One Last Observation on Rendering Approaches
Coming from the land of hyper-constrained resources that was game development in the 80's and 90's, throwing around half a gig of RAM to get the results shown here can seem... well, borderline immoral.
But the truth is, if a player is playing a high quality Flash game, and it's occupying their attention entirely, right now there's actually a reasonable chance they have that amount of RAM sitting around going unused anyway. It goes against old instincts, but it is true.
And that leads me to a broader point. The history of game technology has been peculiar in that almost all constraints have improved all at the same time. The Atari VCS had no RAM, a terrible processor, no hard drive, tiny ROMs, and no modem / ethernet connection. It was bad at everything all at once. A PC in the early 90's might've had and 80 Meg harddrive, 4 Megs of RAM, a 33 Mhz processor, no meaningful graphics hardware accelerator, and a slow modem. All of those traits have been boosted hugely for a modern machine.
One consequence of this particular evolution of technology is that we haven't (outside of places like the demoscene) seen aggressive work done on exploring techniques for maximizing pretty asymmetrical constraints in games. We never really had an era where people were making games that assumed the computational power of a modern GPU but only 64k of RAM. We never really had an era where game makers were working with the computational power and graphics constraints of a Commodore 64, but had gigabit ethernet connections streaming massive amounts of data in real time.

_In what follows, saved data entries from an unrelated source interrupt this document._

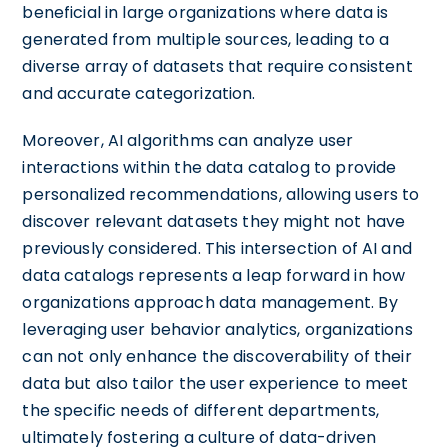
beneficial in large organizations where data is
generated from multiple sources, leading to a
diverse array of datasets that require consistent
and accurate categorization.
Moreover, AI algorithms can analyze user
interactions within the data catalog to provide
personalized recommendations, allowing users to
discover relevant datasets they might not have
previously considered. This intersection of AI and
data catalogs represents a leap forward in how
organizations approach data management. By
leveraging user behavior analytics, organizations
can not only enhance the discoverability of their
data but also tailor the user experience to meet
the specific needs of different departments,
ultimately fostering a culture of data-driven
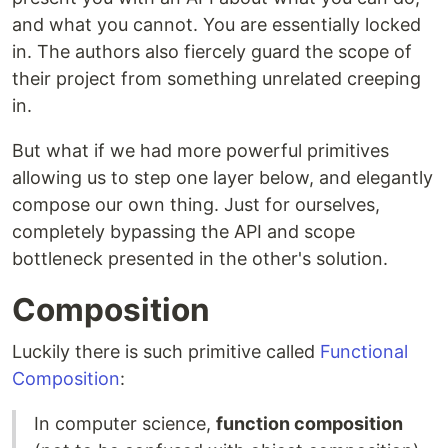
and what you cannot. You are essentially locked
in. The authors also fiercely guard the scope of
their project from something unrelated creeping
in.
But what if we had more powerful primitives
allowing us to step one layer below, and elegantly
compose our own thing. Just for ourselves,
completely bypassing the API and scope
bottleneck presented in the other's solution.
Composition
Luckily there is such primitive called
Functional
Composition
:
In computer science,
function composition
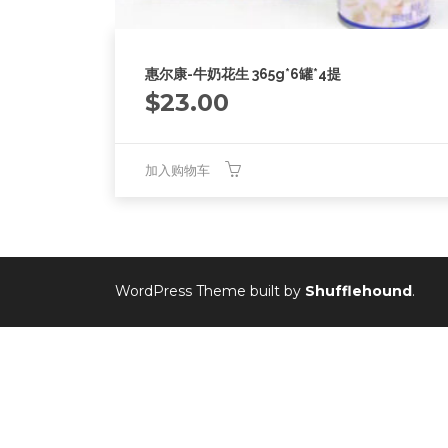
惠尔康-牛奶花生 365g*6罐*4提
$
23.00
加入购物车
WordPress Theme built by
Shufflehound
.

Unusually, widely deployed browser-based Flash games really did represent such an era in many ways, as I've detailed above. It's possible, as mobile devices acquire more and more RAM (as fo 2013, plenty ship with 2 Gigs of RAM) but battery life remains a crucial constraint, that rendering techniques and art styles that heavily prioritize caching and blitting over more complex per frame computations might have some very important use cases. A similar case code be made for laptop batteries, too. But I haven't actually done any real tests on this topic.